Dataset items:
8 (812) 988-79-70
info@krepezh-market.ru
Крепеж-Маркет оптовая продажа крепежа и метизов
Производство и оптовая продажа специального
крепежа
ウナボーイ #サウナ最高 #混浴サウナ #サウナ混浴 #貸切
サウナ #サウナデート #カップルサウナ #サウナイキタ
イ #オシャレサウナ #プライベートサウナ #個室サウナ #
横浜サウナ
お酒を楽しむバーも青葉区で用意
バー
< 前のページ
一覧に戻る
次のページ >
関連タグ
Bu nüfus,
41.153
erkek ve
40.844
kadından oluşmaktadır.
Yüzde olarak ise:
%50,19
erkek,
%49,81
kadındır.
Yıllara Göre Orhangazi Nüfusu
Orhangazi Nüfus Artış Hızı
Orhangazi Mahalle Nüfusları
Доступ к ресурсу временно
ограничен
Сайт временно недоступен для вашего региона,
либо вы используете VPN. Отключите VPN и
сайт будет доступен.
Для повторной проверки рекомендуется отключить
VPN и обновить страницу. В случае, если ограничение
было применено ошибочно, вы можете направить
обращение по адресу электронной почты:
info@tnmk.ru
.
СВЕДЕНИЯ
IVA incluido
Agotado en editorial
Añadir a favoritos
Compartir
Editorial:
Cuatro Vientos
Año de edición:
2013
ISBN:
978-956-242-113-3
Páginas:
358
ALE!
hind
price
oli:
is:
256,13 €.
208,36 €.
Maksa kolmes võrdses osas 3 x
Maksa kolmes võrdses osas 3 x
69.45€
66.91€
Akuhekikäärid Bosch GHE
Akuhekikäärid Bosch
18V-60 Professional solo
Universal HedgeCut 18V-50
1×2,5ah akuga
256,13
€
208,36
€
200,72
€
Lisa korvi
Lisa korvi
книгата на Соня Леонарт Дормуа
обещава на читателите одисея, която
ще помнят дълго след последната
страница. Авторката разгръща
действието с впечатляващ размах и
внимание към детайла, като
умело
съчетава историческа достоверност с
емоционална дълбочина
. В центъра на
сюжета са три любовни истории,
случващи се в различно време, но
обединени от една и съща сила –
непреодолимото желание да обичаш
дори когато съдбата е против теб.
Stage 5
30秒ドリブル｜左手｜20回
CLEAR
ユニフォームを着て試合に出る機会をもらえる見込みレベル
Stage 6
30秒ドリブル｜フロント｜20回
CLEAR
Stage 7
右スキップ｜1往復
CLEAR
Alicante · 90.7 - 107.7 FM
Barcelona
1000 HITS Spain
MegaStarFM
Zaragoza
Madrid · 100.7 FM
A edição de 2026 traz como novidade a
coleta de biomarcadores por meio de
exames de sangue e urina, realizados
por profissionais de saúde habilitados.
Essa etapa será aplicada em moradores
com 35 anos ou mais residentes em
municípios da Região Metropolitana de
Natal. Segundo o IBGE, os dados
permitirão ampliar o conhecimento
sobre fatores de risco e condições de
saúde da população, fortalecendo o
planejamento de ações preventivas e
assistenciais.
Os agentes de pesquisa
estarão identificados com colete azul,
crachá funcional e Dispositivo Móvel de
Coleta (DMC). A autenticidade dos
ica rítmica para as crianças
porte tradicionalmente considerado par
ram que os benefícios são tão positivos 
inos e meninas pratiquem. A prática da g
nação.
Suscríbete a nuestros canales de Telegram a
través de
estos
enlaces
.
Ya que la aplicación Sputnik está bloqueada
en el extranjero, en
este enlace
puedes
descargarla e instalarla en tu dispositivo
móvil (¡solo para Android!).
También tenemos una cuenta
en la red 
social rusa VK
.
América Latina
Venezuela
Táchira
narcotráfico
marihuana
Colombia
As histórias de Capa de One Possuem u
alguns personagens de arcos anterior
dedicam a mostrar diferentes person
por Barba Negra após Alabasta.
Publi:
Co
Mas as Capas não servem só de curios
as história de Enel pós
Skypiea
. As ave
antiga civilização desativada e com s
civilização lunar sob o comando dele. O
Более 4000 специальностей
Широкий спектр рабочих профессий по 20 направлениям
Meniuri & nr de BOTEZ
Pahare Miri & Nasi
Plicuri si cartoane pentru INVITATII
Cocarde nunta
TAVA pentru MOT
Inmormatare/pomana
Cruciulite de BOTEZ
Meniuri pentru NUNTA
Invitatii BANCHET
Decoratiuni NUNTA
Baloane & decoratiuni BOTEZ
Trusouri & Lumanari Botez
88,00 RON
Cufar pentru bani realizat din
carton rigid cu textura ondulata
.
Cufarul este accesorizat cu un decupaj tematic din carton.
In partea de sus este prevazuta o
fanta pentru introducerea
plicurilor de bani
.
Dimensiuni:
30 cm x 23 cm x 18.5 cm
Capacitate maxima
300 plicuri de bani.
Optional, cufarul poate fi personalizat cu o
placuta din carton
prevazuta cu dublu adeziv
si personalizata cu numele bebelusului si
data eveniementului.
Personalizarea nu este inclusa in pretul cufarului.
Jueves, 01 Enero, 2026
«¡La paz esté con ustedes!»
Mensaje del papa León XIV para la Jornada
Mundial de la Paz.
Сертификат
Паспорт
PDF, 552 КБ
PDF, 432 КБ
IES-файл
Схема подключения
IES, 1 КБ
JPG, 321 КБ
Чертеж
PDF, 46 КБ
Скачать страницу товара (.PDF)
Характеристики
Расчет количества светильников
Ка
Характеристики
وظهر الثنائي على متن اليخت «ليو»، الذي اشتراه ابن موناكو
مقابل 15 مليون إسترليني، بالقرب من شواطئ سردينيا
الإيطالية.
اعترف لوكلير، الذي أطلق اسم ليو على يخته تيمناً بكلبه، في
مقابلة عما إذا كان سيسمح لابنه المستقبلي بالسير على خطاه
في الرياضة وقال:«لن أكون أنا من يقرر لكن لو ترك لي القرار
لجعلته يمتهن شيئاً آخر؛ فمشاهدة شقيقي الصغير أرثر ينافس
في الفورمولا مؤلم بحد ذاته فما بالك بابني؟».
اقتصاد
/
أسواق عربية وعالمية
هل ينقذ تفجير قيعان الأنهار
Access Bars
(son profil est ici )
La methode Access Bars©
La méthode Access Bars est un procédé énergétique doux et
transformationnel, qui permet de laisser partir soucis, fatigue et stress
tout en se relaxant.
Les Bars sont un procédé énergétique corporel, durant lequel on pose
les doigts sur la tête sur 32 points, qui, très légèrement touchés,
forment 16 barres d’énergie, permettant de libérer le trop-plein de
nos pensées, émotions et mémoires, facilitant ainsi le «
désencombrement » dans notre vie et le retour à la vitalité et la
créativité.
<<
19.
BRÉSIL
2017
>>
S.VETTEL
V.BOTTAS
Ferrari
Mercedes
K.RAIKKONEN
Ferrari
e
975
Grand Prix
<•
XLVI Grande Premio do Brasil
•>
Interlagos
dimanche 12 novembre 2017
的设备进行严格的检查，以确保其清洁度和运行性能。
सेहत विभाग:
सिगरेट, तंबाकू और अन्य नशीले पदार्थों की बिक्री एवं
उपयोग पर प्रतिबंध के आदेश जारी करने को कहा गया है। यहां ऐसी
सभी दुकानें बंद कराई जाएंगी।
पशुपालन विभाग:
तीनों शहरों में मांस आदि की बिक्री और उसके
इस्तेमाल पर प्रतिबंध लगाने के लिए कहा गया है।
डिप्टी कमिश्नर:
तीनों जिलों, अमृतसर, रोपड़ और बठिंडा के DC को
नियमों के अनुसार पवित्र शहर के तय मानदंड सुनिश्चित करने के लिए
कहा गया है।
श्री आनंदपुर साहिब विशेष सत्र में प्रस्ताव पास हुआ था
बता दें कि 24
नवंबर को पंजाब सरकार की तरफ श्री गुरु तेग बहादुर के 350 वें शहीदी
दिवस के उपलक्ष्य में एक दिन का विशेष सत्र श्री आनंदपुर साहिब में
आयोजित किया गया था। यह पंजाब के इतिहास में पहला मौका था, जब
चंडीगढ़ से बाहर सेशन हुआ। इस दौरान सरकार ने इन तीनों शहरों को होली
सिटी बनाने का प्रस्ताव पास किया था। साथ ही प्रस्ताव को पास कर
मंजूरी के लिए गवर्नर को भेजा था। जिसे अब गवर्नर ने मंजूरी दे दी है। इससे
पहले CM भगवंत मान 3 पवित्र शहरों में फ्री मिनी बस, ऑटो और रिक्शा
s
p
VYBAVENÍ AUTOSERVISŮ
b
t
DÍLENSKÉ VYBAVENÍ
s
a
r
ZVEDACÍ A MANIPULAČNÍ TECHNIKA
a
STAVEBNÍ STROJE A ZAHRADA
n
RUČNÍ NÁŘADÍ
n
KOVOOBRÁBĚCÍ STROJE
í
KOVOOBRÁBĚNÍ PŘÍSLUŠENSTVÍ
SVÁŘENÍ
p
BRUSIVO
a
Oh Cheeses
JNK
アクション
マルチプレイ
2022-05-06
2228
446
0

▶ **What to produce**
Beginning at the first line above, repeat exactly until the line containing "Yıllara Göre Orhangazi Nüfusu", which is included.

▶ **Task response**
8 (812) 988-79-70
info@krepezh-market.ru
Крепеж-Маркет оптовая продажа крепежа и метизов
Производство и оптовая продажа специального
крепежа
ウナボーイ #サウナ最高 #混浴サウナ #サウナ混浴 #貸切
サウナ #サウナデート #カップルサウナ #サウナイキタ
イ #オシャレサウナ #プライベートサウナ #個室サウナ #
横浜サウナ
お酒を楽しむバーも青葉区で用意
バー
< 前のページ
一覧に戻る
次のページ >
関連タグ
Bu nüfus,
41.153
erkek ve
40.844
kadından oluşmaktadır.
Yüzde olarak ise:
%50,19
erkek,
%49,81
kadındır.
Yıllara Göre Orhangazi Nüfusu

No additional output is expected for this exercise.